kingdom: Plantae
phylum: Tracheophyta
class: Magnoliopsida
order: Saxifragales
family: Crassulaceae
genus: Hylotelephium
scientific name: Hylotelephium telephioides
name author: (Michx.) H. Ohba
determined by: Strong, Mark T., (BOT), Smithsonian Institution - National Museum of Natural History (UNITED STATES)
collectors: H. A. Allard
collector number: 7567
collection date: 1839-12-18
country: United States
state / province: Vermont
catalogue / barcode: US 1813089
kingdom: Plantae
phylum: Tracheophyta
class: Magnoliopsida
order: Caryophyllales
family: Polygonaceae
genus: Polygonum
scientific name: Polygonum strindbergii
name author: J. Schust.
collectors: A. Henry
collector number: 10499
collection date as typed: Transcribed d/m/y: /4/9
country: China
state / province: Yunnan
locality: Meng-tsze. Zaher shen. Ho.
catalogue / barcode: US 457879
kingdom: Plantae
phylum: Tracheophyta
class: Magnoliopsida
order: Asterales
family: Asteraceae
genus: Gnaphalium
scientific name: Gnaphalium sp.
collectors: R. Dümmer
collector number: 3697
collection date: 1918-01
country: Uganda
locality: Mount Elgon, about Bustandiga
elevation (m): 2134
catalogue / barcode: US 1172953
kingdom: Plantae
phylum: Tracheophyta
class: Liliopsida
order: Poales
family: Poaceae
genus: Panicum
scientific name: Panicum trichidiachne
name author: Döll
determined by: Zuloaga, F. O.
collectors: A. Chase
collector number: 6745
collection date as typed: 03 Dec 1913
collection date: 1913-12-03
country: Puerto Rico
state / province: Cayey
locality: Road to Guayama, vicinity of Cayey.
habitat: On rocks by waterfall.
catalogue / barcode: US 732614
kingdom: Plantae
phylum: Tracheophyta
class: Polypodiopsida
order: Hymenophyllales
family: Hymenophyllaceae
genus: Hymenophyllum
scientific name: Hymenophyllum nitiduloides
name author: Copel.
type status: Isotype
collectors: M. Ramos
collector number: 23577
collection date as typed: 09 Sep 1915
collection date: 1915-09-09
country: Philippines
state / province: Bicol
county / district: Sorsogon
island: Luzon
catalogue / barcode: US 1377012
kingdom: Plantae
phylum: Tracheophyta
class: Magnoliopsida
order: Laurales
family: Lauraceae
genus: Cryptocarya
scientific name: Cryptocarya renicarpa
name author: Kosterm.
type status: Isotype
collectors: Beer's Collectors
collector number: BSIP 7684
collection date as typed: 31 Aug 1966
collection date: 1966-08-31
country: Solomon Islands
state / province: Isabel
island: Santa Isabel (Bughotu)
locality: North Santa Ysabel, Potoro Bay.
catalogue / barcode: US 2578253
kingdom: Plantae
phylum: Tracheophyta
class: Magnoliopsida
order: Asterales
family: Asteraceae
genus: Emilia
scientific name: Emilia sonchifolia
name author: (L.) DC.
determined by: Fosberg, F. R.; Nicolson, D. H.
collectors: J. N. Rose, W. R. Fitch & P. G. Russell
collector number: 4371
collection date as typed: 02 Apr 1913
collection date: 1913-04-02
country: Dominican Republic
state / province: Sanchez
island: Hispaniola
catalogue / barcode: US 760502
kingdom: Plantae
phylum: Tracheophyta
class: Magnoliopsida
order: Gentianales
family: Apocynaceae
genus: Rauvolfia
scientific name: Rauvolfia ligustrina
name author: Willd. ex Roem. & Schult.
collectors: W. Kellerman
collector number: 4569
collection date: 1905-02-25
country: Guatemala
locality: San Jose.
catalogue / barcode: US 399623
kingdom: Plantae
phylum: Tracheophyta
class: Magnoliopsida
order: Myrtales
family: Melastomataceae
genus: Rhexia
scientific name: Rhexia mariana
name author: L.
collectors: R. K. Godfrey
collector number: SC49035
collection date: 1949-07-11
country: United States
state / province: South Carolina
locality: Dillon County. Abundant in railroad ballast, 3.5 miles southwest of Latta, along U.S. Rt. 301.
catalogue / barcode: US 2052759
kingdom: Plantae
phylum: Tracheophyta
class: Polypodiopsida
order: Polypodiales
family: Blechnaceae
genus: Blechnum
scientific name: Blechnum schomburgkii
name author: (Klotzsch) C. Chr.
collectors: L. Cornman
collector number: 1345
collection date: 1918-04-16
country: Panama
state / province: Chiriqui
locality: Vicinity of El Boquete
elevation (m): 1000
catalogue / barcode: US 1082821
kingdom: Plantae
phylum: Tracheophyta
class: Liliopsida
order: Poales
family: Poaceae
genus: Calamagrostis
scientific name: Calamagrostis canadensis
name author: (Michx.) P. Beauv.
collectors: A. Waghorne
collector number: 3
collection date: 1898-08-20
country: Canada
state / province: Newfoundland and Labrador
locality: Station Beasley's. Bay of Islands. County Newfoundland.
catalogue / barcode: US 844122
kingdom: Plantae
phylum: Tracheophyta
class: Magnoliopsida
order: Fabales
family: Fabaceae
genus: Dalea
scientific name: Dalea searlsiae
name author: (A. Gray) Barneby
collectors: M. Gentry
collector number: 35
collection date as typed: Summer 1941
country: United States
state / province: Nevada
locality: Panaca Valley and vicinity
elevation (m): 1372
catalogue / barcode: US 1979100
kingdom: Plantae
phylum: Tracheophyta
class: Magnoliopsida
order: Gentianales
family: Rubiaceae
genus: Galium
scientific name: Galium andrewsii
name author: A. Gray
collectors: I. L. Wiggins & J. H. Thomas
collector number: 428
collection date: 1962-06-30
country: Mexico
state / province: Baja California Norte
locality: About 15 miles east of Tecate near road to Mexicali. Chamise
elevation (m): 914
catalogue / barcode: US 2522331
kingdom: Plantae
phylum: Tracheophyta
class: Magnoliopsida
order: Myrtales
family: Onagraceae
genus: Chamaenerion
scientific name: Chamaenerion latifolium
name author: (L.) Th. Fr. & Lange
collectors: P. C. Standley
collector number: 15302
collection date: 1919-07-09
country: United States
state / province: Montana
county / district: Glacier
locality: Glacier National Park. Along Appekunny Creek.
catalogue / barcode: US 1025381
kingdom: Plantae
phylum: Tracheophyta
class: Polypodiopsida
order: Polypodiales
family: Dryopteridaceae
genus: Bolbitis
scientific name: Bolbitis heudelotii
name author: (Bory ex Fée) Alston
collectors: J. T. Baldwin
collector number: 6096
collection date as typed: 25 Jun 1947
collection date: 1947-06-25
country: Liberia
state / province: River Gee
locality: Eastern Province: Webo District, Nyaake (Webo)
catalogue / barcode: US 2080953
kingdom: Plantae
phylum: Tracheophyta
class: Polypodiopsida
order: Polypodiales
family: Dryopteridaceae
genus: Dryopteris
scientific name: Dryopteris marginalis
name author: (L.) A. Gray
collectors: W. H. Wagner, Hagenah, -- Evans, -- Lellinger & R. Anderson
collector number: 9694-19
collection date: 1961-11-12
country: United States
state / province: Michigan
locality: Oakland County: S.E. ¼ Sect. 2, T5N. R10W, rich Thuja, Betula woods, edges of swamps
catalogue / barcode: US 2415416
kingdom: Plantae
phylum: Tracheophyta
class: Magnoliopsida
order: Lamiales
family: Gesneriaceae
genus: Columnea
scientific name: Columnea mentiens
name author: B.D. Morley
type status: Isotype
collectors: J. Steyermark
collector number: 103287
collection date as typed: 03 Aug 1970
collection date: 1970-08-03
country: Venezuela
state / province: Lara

+ + + + +

## Görev Özeti
Yukarıdaki kayıtların hepsini yeniden yazın, ancak "collector number" ifadesini her geçtiği yerde "collector no" olarak değiştirin. Geri kalan her şey aynı kalsın.

## Görev Çözümü
kingdom: Plantae
phylum: Tracheophyta
class: Magnoliopsida
order: Saxifragales
family: Crassulaceae
genus: Hylotelephium
scientific name: Hylotelephium telephioides
name author: (Michx.) H. Ohba
determined by: Strong, Mark T., (BOT), Smithsonian Institution - National Museum of Natural History (UNITED STATES)
collectors: H. A. Allard
collector no: 7567
collection date: 1839-12-18
country: United States
state / province: Vermont
catalogue / barcode: US 1813089
kingdom: Plantae
phylum: Tracheophyta
class: Magnoliopsida
order: Caryophyllales
family: Polygonaceae
genus: Polygonum
scientific name: Polygonum strindbergii
name author: J. Schust.
collectors: A. Henry
collector no: 10499
collection date as typed: Transcribed d/m/y: /4/9
country: China
state / province: Yunnan
locality: Meng-tsze. Zaher shen. Ho.
catalogue / barcode: US 457879
kingdom: Plantae
phylum: Tracheophyta
class: Magnoliopsida
order: Asterales
family: Asteraceae
genus: Gnaphalium
scientific name: Gnaphalium sp.
collectors: R. Dümmer
collector no: 3697
collection date: 1918-01
country: Uganda
locality: Mount Elgon, about Bustandiga
elevation (m): 2134
catalogue / barcode: US 1172953
kingdom: Plantae
phylum: Tracheophyta
class: Liliopsida
order: Poales
family: Poaceae
genus: Panicum
scientific name: Panicum trichidiachne
name author: Döll
determined by: Zuloaga, F. O.
collectors: A. Chase
collector no: 6745
collection date as typed: 03 Dec 1913
collection date: 1913-12-03
country: Puerto Rico
state / province: Cayey
locality: Road to Guayama, vicinity of Cayey.
habitat: On rocks by waterfall.
catalogue / barcode: US 732614
kingdom: Plantae
phylum: Tracheophyta
class: Polypodiopsida
order: Hymenophyllales
family: Hymenophyllaceae
genus: Hymenophyllum
scientific name: Hymenophyllum nitiduloides
name author: Copel.
type status: Isotype
collectors: M. Ramos
collector no: 23577
collection date as typed: 09 Sep 1915
collection date: 1915-09-09
country: Philippines
state / province: Bicol
county / district: Sorsogon
island: Luzon
catalogue / barcode: US 1377012
kingdom: Plantae
phylum: Tracheophyta
class: Magnoliopsida
order: Laurales
family: Lauraceae
genus: Cryptocarya
scientific name: Cryptocarya renicarpa
name author: Kosterm.
type status: Isotype
collectors: Beer's Collectors
collector no: BSIP 7684
collection date as typed: 31 Aug 1966
collection date: 1966-08-31
country: Solomon Islands
state / province: Isabel
island: Santa Isabel (Bughotu)
locality: North Santa Ysabel, Potoro Bay.
catalogue / barcode: US 2578253
kingdom: Plantae
phylum: Tracheophyta
class: Magnoliopsida
order: Asterales
family: Asteraceae
genus: Emilia
scientific name: Emilia sonchifolia
name author: (L.) DC.
determined by: Fosberg, F. R.; Nicolson, D. H.
collectors: J. N. Rose, W. R. Fitch & P. G. Russell
collector no: 4371
collection date as typed: 02 Apr 1913
collection date: 1913-04-02
country: Dominican Republic
state / province: Sanchez
island: Hispaniola
catalogue / barcode: US 760502
kingdom: Plantae
phylum: Tracheophyta
class: Magnoliopsida
order: Gentianales
family: Apocynaceae
genus: Rauvolfia
scientific name: Rauvolfia ligustrina
name author: Willd. ex Roem. & Schult.
collectors: W. Kellerman
collector no: 4569
collection date: 1905-02-25
country: Guatemala
locality: San Jose.
catalogue / barcode: US 399623
kingdom: Plantae
phylum: Tracheophyta
class: Magnoliopsida
order: Myrtales
family: Melastomataceae
genus: Rhexia
scientific name: Rhexia mariana
name author: L.
collectors: R. K. Godfrey
collector no: SC49035
collection date: 1949-07-11
country: United States
state / province: South Carolina
locality: Dillon County. Abundant in railroad ballast, 3.5 miles southwest of Latta, along U.S. Rt. 301.
catalogue / barcode: US 2052759
kingdom: Plantae
phylum: Tracheophyta
class: Polypodiopsida
order: Polypodiales
family: Blechnaceae
genus: Blechnum
scientific name: Blechnum schomburgkii
name author: (Klotzsch) C. Chr.
collectors: L. Cornman
collector no: 1345
collection date: 1918-04-16
country: Panama
state / province: Chiriqui
locality: Vicinity of El Boquete
elevation (m): 1000
catalogue / barcode: US 1082821
kingdom: Plantae
phylum: Tracheophyta
class: Liliopsida
order: Poales
family: Poaceae
genus: Calamagrostis
scientific name: Calamagrostis canadensis
name author: (Michx.) P. Beauv.
collectors: A. Waghorne
collector no: 3
collection date: 1898-08-20
country: Canada
state / province: Newfoundland and Labrador
locality: Station Beasley's. Bay of Islands. County Newfoundland.
catalogue / barcode: US 844122
kingdom: Plantae
phylum: Tracheophyta
class: Magnoliopsida
order: Fabales
family: Fabaceae
genus: Dalea
scientific name: Dalea searlsiae
name author: (A. Gray) Barneby
collectors: M. Gentry
collector no: 35
collection date as typed: Summer 1941
country: United States
state / province: Nevada
locality: Panaca Valley and vicinity
elevation (m): 1372
catalogue / barcode: US 1979100
kingdom: Plantae
phylum: Tracheophyta
class: Magnoliopsida
order: Gentianales
family: Rubiaceae
genus: Galium
scientific name: Galium andrewsii
name author: A. Gray
collectors: I. L. Wiggins & J. H. Thomas
collector no: 428
collection date: 1962-06-30
country: Mexico
state / province: Baja California Norte
locality: About 15 miles east of Tecate near road to Mexicali. Chamise
elevation (m): 914
catalogue / barcode: US 2522331
kingdom: Plantae
phylum: Tracheophyta
class: Magnoliopsida
order: Myrtales
family: Onagraceae
genus: Chamaenerion
scientific name: Chamaenerion latifolium
name author: (L.) Th. Fr. & Lange
collectors: P. C. Standley
collector no: 15302
collection date: 1919-07-09
country: United States
state / province: Montana
county / district: Glacier
locality: Glacier National Park. Along Appekunny Creek.
catalogue / barcode: US 1025381
kingdom: Plantae
phylum: Tracheophyta
class: Polypodiopsida
order: Polypodiales
family: Dryopteridaceae
genus: Bolbitis
scientific name: Bolbitis heudelotii
name author: (Bory ex Fée) Alston
collectors: J. T. Baldwin
collector no: 6096
collection date as typed: 25 Jun 1947
collection date: 1947-06-25
country: Liberia
state / province: River Gee
locality: Eastern Province: Webo District, Nyaake (Webo)
catalogue / barcode: US 2080953
kingdom: Plantae
phylum: Tracheophyta
class: Polypodiopsida
order: Polypodiales
family: Dryopteridaceae
genus: Dryopteris
scientific name: Dryopteris marginalis
name author: (L.) A. Gray
collectors: W. H. Wagner, Hagenah, -- Evans, -- Lellinger & R. Anderson
collector no: 9694-19
collection date: 1961-11-12
country: United States
state / province: Michigan
locality: Oakland County: S.E. ¼ Sect. 2, T5N. R10W, rich Thuja, Betula woods, edges of swamps
catalogue / barcode: US 2415416
kingdom: Plantae
phylum: Tracheophyta
class: Magnoliopsida
order: Lamiales
family: Gesneriaceae
genus: Columnea
scientific name: Columnea mentiens
name author: B.D. Morley
type status: Isotype
collectors: J. Steyermark
collector no: 103287
collection date as typed: 03 Aug 1970
collection date: 1970-08-03
country: Venezuela
state / province: Lara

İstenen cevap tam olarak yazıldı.